[Document structure recognition data]
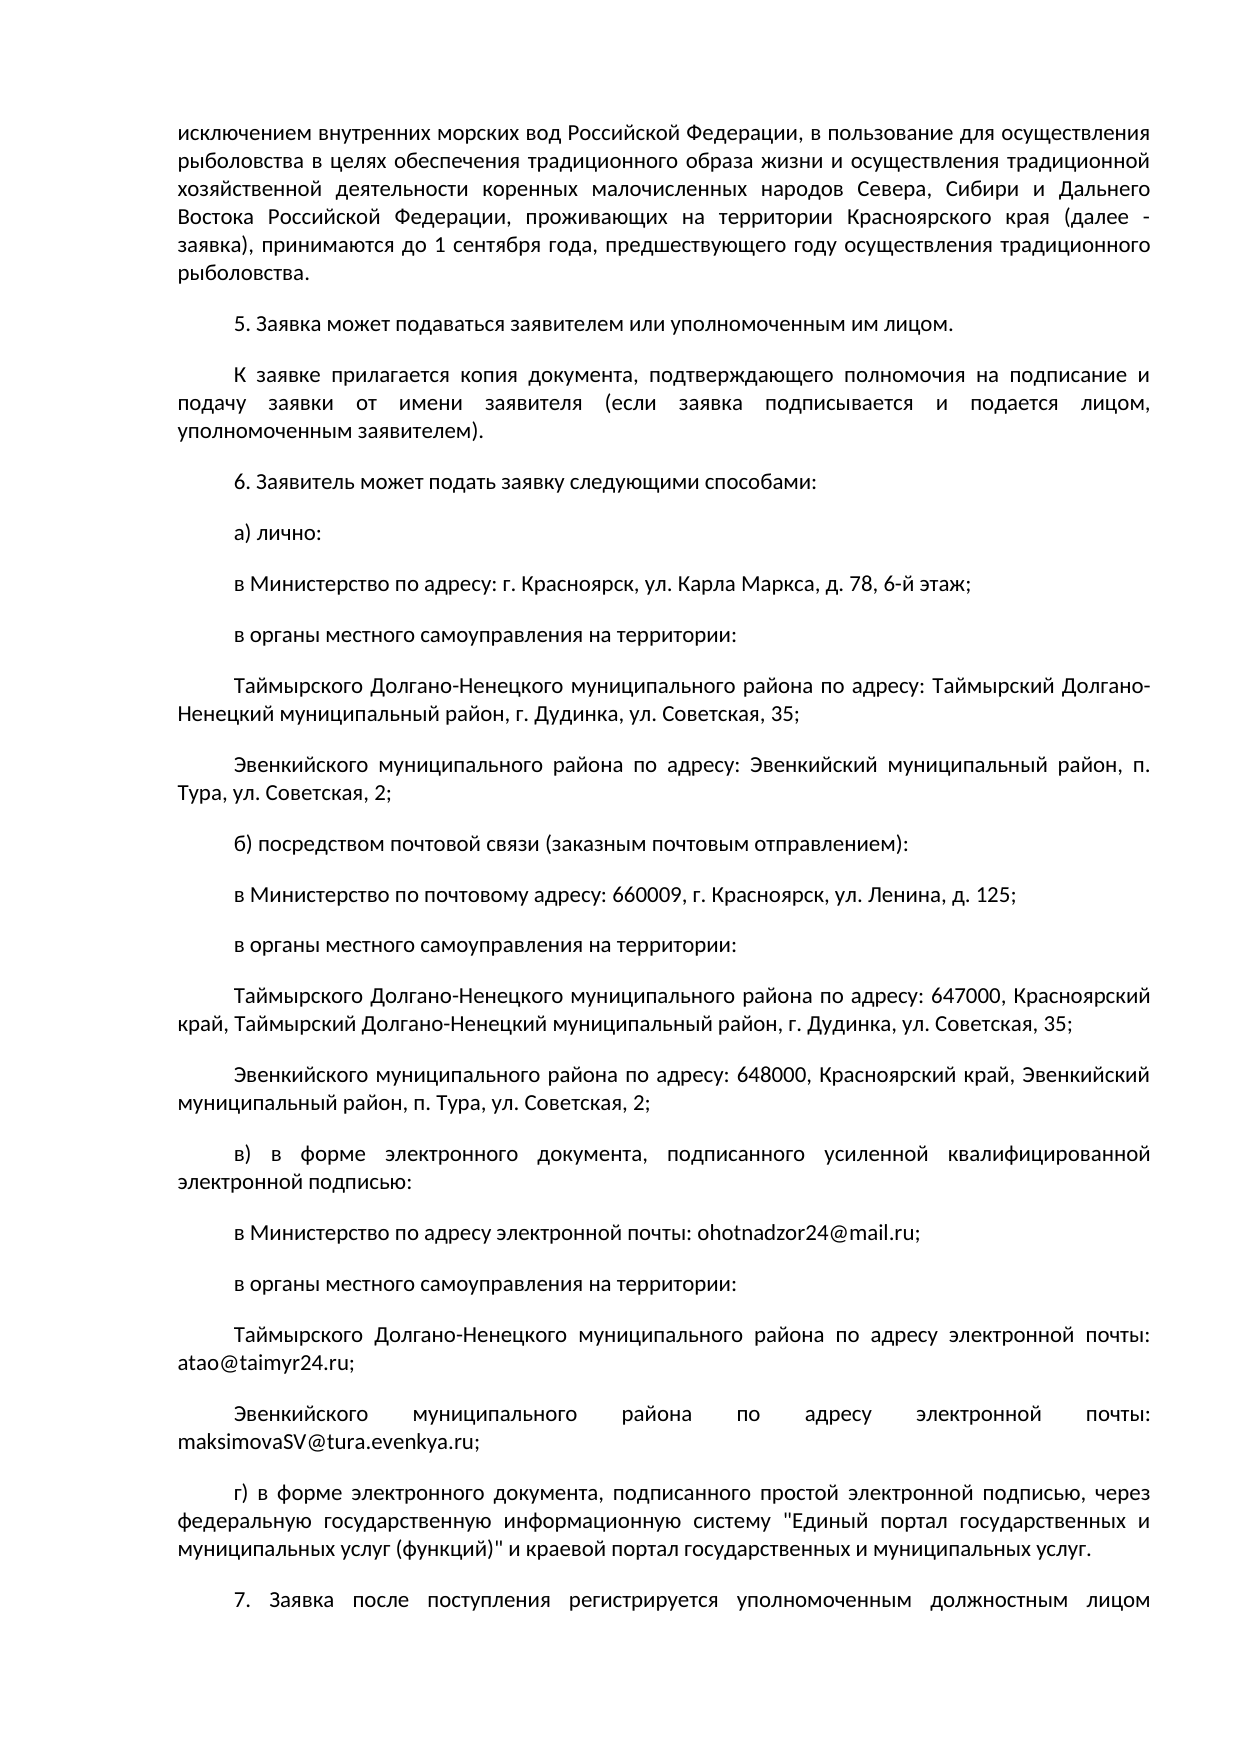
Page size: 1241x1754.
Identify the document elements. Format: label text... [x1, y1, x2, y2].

text в органы местного самоуправления на территории: [177, 620, 1152, 648]
text Эвенкийского муниципального района по адресу электронной почты: maksimovaSV@tura.evenkya.ru; [177, 1399, 1152, 1455]
text 6. Заявитель может подать заявку следующими способами: [177, 467, 1152, 495]
text Эвенкийского муниципального района по адресу: 648000, Красноярский край, Эвенкийский муниципальный район, п. Тура, ул. Советская, 2; [177, 1061, 1152, 1117]
text в органы местного самоуправления на территории: [177, 931, 1152, 959]
text б) посредством почтовой связи (заказным почтовым отправлением): [177, 829, 1152, 857]
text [177, 1585, 1152, 1613]
text в) в форме электронного документа, подписанного усиленной квалифицированной электронной подписью: [177, 1139, 1152, 1196]
text Таймырского Долгано-Ненецкого муниципального района по адресу: Таймырский Долгано-Ненецкий муниципальный район, г. Дудинка, ул. Советская, 35; [177, 671, 1152, 727]
text а) лично: [177, 518, 1152, 546]
text в Министерство по почтовому адресу: 660009, г. Красноярск, ул. Ленина, д. 125; [177, 880, 1152, 908]
text в Министерство по адресу: г. Красноярск, ул. Карла Маркса, д. 78, 6-й этаж; [177, 569, 1152, 597]
text Эвенкийского муниципального района по адресу: Эвенкийский муниципальный район, п. Тура, ул. Советская, 2; [177, 750, 1152, 806]
text в Министерство по адресу электронной почты: ohotnadzor24@mail.ru; [177, 1218, 1152, 1246]
text Таймырского Долгано-Ненецкого муниципального района по адресу электронной почты: atao@taimyr24.ru; [177, 1320, 1152, 1376]
text К заявке прилагается копия документа, подтверждающего полномочия на подписание и подачу заявки от имени заявителя (если заявка подписывается и подается лицом, уполномоченным заявителем). [177, 360, 1152, 444]
text г) в форме электронного документа, подписанного простой электронной подписью, через федеральную государственную информационную систему "Единый портал государственных и муниципальных услуг (функций)" и краевой портал государственных и муниципальных услуг. [177, 1478, 1152, 1562]
text 5. Заявка может подаваться заявителем или уполномоченным им лицом. [177, 309, 1152, 337]
text в органы местного самоуправления на территории: [177, 1269, 1152, 1297]
text Таймырского Долгано-Ненецкого муниципального района по адресу: 647000, Красноярский край, Таймырский Долгано-Ненецкий муниципальный район, г. Дудинка, ул. Советская, 35; [177, 982, 1152, 1038]
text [177, 118, 1152, 286]
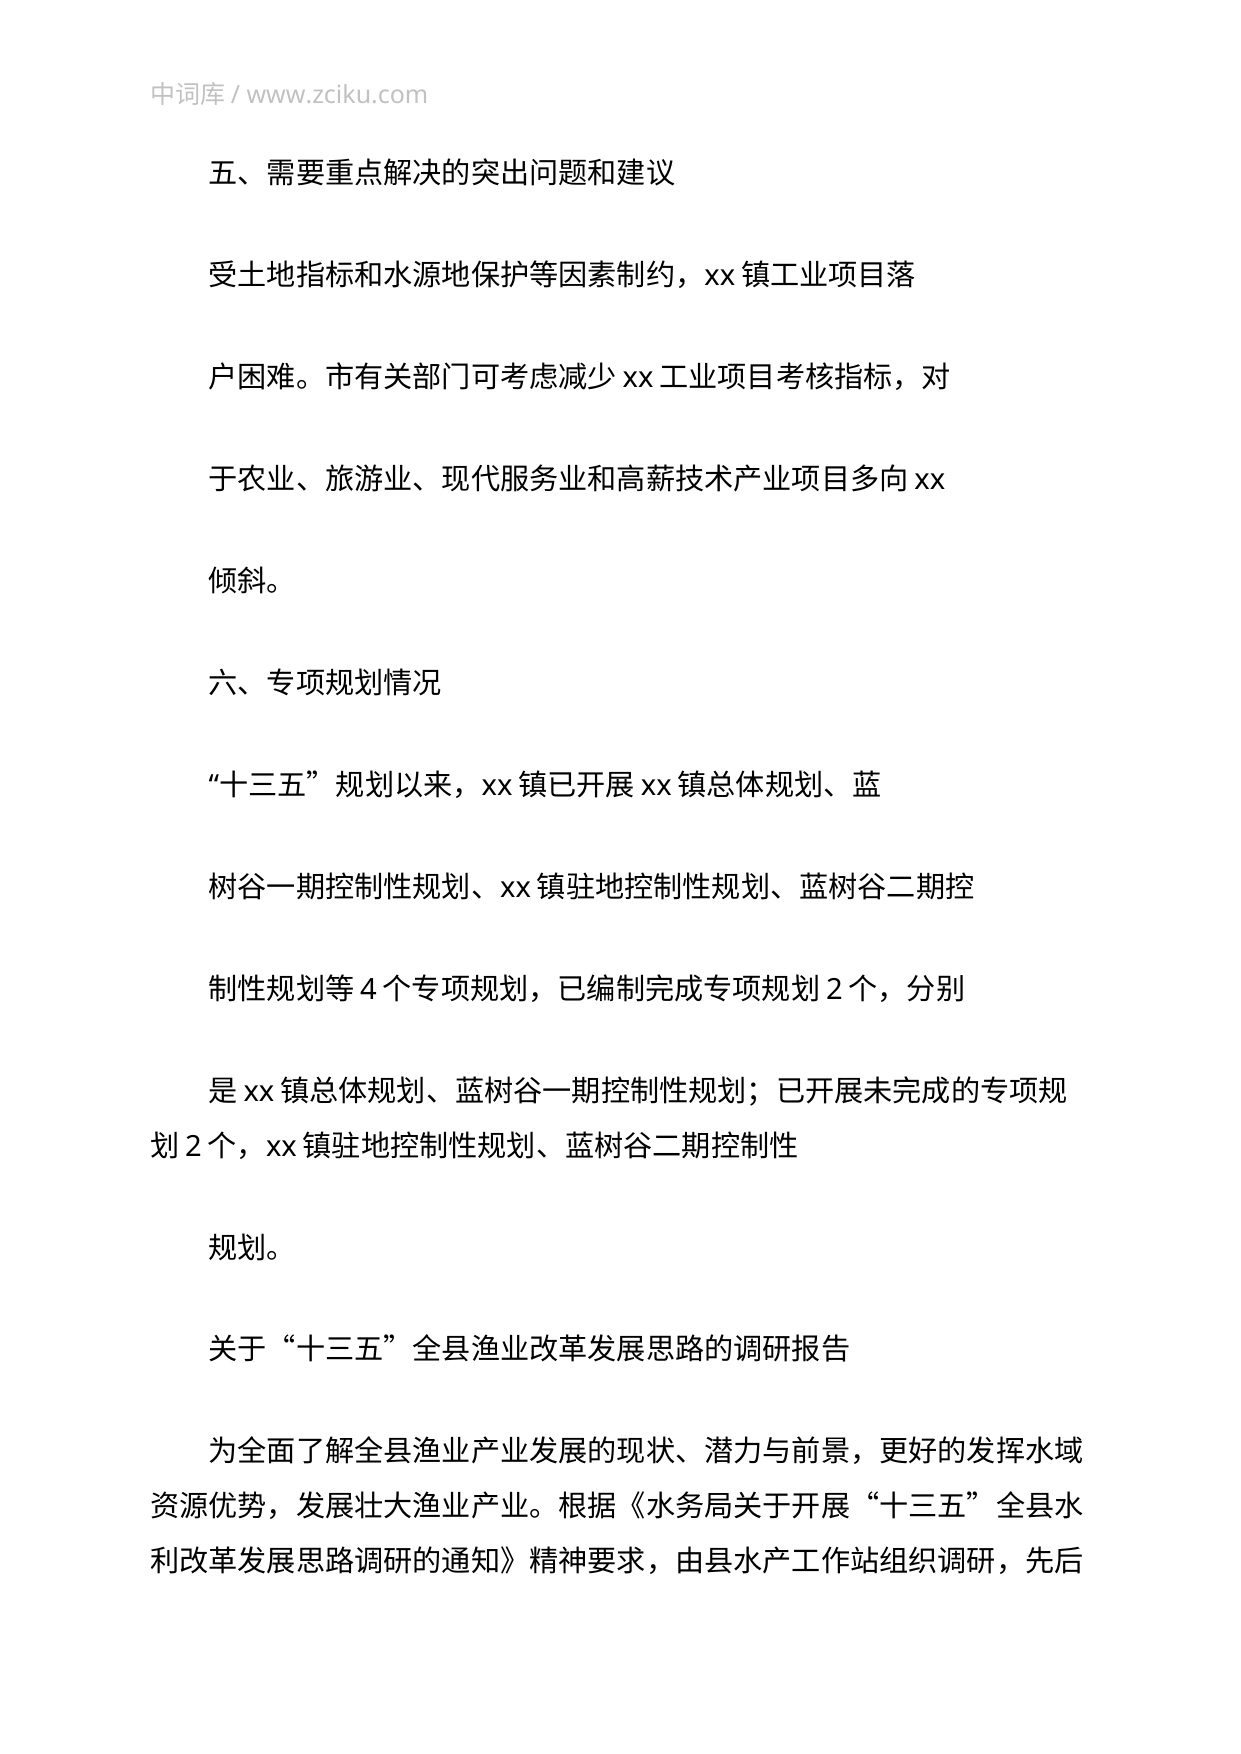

## Your instructions
What is needed is an exact repeat of the records, with every picture left out.

## Task response
Page size: 1241x1754.
Identify the document elements. Format: label text... [x1, y1, x2, y2].

text в органы местного самоуправления на территории: [177, 620, 1152, 648]
text Эвенкийского муниципального района по адресу электронной почты: maksimovaSV@tura.evenkya.ru; [177, 1399, 1152, 1455]
text 6. Заявитель может подать заявку следующими способами: [177, 467, 1152, 495]
text Эвенкийского муниципального района по адресу: 648000, Красноярский край, Эвенкийский муниципальный район, п. Тура, ул. Советская, 2; [177, 1061, 1152, 1117]
text в органы местного самоуправления на территории: [177, 931, 1152, 959]
text б) посредством почтовой связи (заказным почтовым отправлением): [177, 829, 1152, 857]
text [177, 1585, 1152, 1613]
text в) в форме электронного документа, подписанного усиленной квалифицированной электронной подписью: [177, 1139, 1152, 1196]
text Таймырского Долгано-Ненецкого муниципального района по адресу: Таймырский Долгано-Ненецкий муниципальный район, г. Дудинка, ул. Советская, 35; [177, 671, 1152, 727]
text а) лично: [177, 518, 1152, 546]
text в Министерство по почтовому адресу: 660009, г. Красноярск, ул. Ленина, д. 125; [177, 880, 1152, 908]
text в Министерство по адресу: г. Красноярск, ул. Карла Маркса, д. 78, 6-й этаж; [177, 569, 1152, 597]
text Эвенкийского муниципального района по адресу: Эвенкийский муниципальный район, п. Тура, ул. Советская, 2; [177, 750, 1152, 806]
text в Министерство по адресу электронной почты: ohotnadzor24@mail.ru; [177, 1218, 1152, 1246]
text Таймырского Долгано-Ненецкого муниципального района по адресу электронной почты: atao@taimyr24.ru; [177, 1320, 1152, 1376]
text К заявке прилагается копия документа, подтверждающего полномочия на подписание и подачу заявки от имени заявителя (если заявка подписывается и подается лицом, уполномоченным заявителем). [177, 360, 1152, 444]
text г) в форме электронного документа, подписанного простой электронной подписью, через федеральную государственную информационную систему "Единый портал государственных и муниципальных услуг (функций)" и краевой портал государственных и муниципальных услуг. [177, 1478, 1152, 1562]
text 5. Заявка может подаваться заявителем или уполномоченным им лицом. [177, 309, 1152, 337]
text в органы местного самоуправления на территории: [177, 1269, 1152, 1297]
text Таймырского Долгано-Ненецкого муниципального района по адресу: 647000, Красноярский край, Таймырский Долгано-Ненецкий муниципальный район, г. Дудинка, ул. Советская, 35; [177, 982, 1152, 1038]
text [177, 118, 1152, 286]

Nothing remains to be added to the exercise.